The popularity of internationally inspired foods in Canada is indicative of a consumer base that is open to exploring new foods and flavours. Three quarters (77%) of Canadians agree that internationally inspired foods are more mainstream now than they used to be.1 Conversely, finding foods that are new and different yet are accepted by the broad consumer base, can be a challenge. As such, it’s important to understand the types of internationally inspired foods and flavours that consumers are showing interest in, as well as how these flavours are being incorporated into everyday meals.

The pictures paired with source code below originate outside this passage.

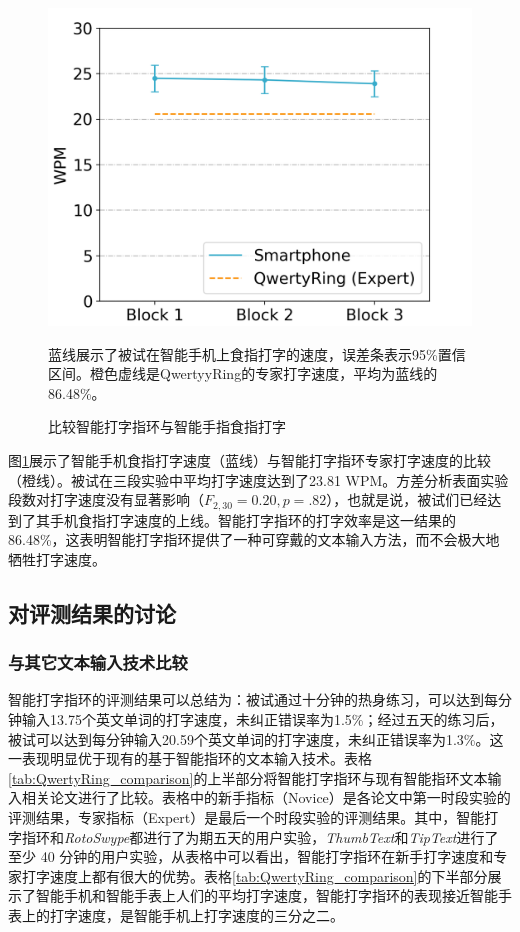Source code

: \begin{figure}[!htbp]
	\centering
	\includegraphics[width=0.8\linewidth]{figures/QwertyRing_vs_smartphone.png}
	\caption*{蓝线展示了被试在智能手机上食指打字的速度，误差条表示95\%置信区间。橙色虚线是QwertyyRing的专家打字速度，平均为蓝线的86.48\%。}
	\caption{比较智能打字指环与智能手指食指打字}
	\label{fig:QwertyRing_vs_smartphone}
\end{figure}

图\ref{fig:QwertyRing_vs_smartphone}展示了智能手机食指打字速度（蓝线）与智能打字指环专家打字速度的比较（橙线）。被试在三段实验中平均打字速度达到了23.81 WPM。方差分析表面实验段数对打字速度没有显著影响（$F_{2,30}=0.20,p=.82$），也就是说，被试们已经达到了其手机食指打字速度的上线。智能打字指环的打字效率是这一结果的86.48\%，这表明智能打字指环提供了一种可穿戴的文本输入方法，而不会极大地牺牲打字速度。

\subsection{对评测结果的讨论}

\subsubsection{与其它文本输入技术比较}

智能打字指环的评测结果可以总结为：被试通过十分钟的热身练习，可以达到每分钟输入13.75个英文单词的打字速度，未纠正错误率为1.5\%；经过五天的练习后，被试可以达到每分钟输入20.59个英文单词的打字速度，未纠正错误率为1.3\%。这一表现明显优于现有的基于智能指环的文本输入技术。表格\ref{tab:QwertyRing_comparison}的上半部分将智能打字指环与现有智能指环文本输入相关论文进行了比较。表格中的新手指标（Novice）是各论文中第一时段实验的评测结果，专家指标（Expert）是最后一个时段实验的评测结果。其中，智能打字指环和\emph{RotoSwype}都进行了为期五天的用户实验，\emph{ThumbText}和\emph{TipText}进行了至少 40 分钟的用户实验，从表格中可以看出，智能打字指环在新手打字速度和专家打字速度上都有很大的优势。表格\ref{tab:QwertyRing_comparison}的下半部分展示了智能手机和智能手表上人们的平均打字速度，智能打字指环的表现接近智能手表上的打字速度，是智能手机上打字速度的三分之二。


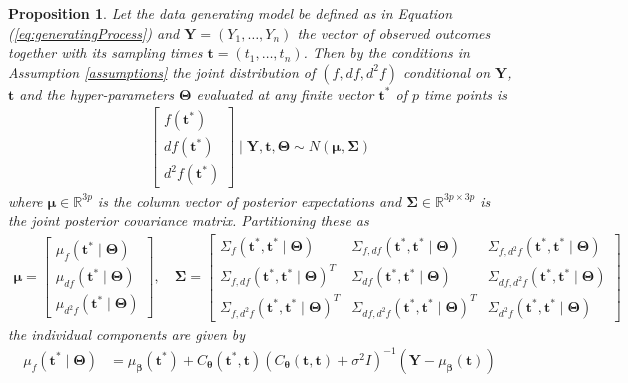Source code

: \documentclass[
  11pt,
]{article}
\newtheorem{proposition}{Proposition}
\theoremstyle{nonumberplain}
\begin{document}
\begin{proposition}
Let the data generating model be defined as in Equation (\ref{eq:generatingProcess}) and $\mathbf{Y} = (Y_1, \ldots, Y_n)$ the vector of observed outcomes together with its sampling times $\mathbf{t} = (t_1, \ldots, t_n)$. Then by the conditions in Assumption \ref{assumptions} the joint distribution of $(f, df, d^2\!f)$ conditional on $\mathbf{Y}$, $\mathbf{t}$ and the hyper-parameters $\bm{\Theta}$ evaluated at any finite vector $\mathbf{t}^\ast$ of $p$ time points is
\begin{align*}
\begin{bmatrix}f(\mathbf{t}^\ast)\\ df(\mathbf{t}^\ast)\\ d^2\!f(\mathbf{t}^\ast)\end{bmatrix} \mid \mathbf{Y}, \mathbf{t}, \bm{\Theta} \sim N\left(\bm{\mu},  \bm{\Sigma}\right)
\end{align*}
where $\bm{\mu} \in \mathbb{R}^{3p}$ is the column vector of posterior expectations and $\bm{\Sigma} \in \mathbb{R}^{3p \times 3p}$ is the joint posterior covariance matrix. Partitioning these as
\begin{align*}
  \bm{\mu} = \begin{bmatrix}\mu_{f}(\mathbf{t^\ast} \mid \bm{\Theta})\\ \mu_{df}(\mathbf{t^\ast} \mid \bm{\Theta})\\ \mu_{d^2\!f}(\mathbf{t^\ast} \mid \bm{\Theta})\end{bmatrix}, \quad \bm{\Sigma} = \begin{bmatrix}\Sigma_{f}(\mathbf{t^\ast},\mathbf{t^\ast} \mid \bm{\Theta}) &  \Sigma_{f,df}(\mathbf{t^\ast},\mathbf{t^\ast} \mid \bm{\Theta}) & \Sigma_{f,d^2\!f}(\mathbf{t^\ast},\mathbf{t^\ast} \mid \bm{\Theta})\\  \Sigma_{f,df}(\mathbf{t^\ast},\mathbf{t^\ast} \mid \bm{\Theta})^T & \Sigma_{df}(\mathbf{t^\ast},\mathbf{t^\ast} \mid \bm{\Theta}) & \Sigma_{df,d^2\!f}(\mathbf{t^\ast},\mathbf{t^\ast} \mid \bm{\Theta})\\ \Sigma_{f,d^2\!f}(\mathbf{t^\ast}, \mathbf{t^\ast} \mid \bm{\Theta})^T & \Sigma_{df,d^2\!f}(\mathbf{t^\ast}, \mathbf{t^\ast} \mid \bm{\Theta})^T & \Sigma_{d^2\!f}(\mathbf{t^\ast}, \mathbf{t^\ast} \mid \bm{\Theta})\end{bmatrix} 
\end{align*}
the individual components are given by
\begin{align*}
  \mu_{f}(\mathbf{t}^\ast \mid \bm{\Theta}) &= \mu_{\bm{\beta}}(\mathbf{t}^\ast) + C_{\bm{\theta}}(\mathbf{t}^\ast, \mathbf{t})\left(C_{\bm{\theta}}(\mathbf{t}, \mathbf{t}) + \sigma^2 I\right)^{-1}\left(\mathbf{Y} - \mu_{\bm{\beta}}(\mathbf{t})\right)\\

\end{align*}
\end{proposition}
\end{document}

Contributing to the demand for internationally inspired foods is Canada’s rainbow of cultures. According to the 2016 Census, 7,540,830 foreign-born individuals immigrated to Canada, representing over one-fifth (21.9%) of Canada’s total population.2 Almost half (48.1%) of our foreign-born population was born in Asia (including the Middle East), while a lower proportion (27.7%) was born in Europe.3
Meal planning and preparation is a category driver for international foods. Stuck at home and facing travel restrictions that are unpredictable, consumers are seeking both global dishes in traditional form and more approachable fusions of flavour. One way of coping with kitchen burnout, especially when regular dining out isn’t always an option, is through easily accessible international flavours. Consumers are looking to try “international” versions in familiar dishes, even casual fare like sandwiches and snack foods. But the workhorse items that are really making a difference for home cooks are products like cooking sauces and condiments: Oriental Sauces grew 21%, while Specialty Eastern Foods grew 25% – both in unit volume. 4Typically requiring heavy preparation in nature, but if already prepared and ready to go, focus moves to other meal components.
With Canada having a wide-ranging international background, many are familiar with several different cuisines, so much so, that some can be considered mainstream. Two-thirds of Canadians have eaten Chinese and Italian foods in the last 6 months, and over 40% have had Mexican.5 This frequency indicates the importance of these ethnicities to our weekly meal planning.
There are a few cuisines Canadians have spotlighted recently. More than 38% would like to try Caribbean foods: heavily spiced meat and vegetable stews (like allspice, cinnamon, nutmeg, ginger, turmeric, thyme, and cumin), featuring pork, goat, seafood, eggplant, okra, and squashes; as well as grilled meats, like jerk chicken.6
Another 29% would like to try African foods: wide ranging due in part to the multitude of regions that fall under this umbrella; one flavor profile that is trending is the spice blend found on shawarma, a meat dish that is often associated with Middle Eastern cuisine but also is widely consumed in Africa.7 Common spices found on shawarma include cumin, cinnamon, nutmeg, allspice, turmeric, and pepper with each region may have a slightly different variation.
Further, 32% would like to try Korean foods: well-known dishes include bulgogi (beef BBQ), bibimbap (a mix of rice, assorted vegetables, meat and/or egg dressed in spicy gochujang), kimchi (fermented spicy cabbage). Korean cuisine carries flavours of sesame oil, chili pepper pastes, oils and flakes, soybean paste, garlic, ginger, and scallions.8
Authenticity is driving growth within the international category as consumers search for products that are true to the culture. As consumers try more global flavours, they increasingly seek region-specific cuisine.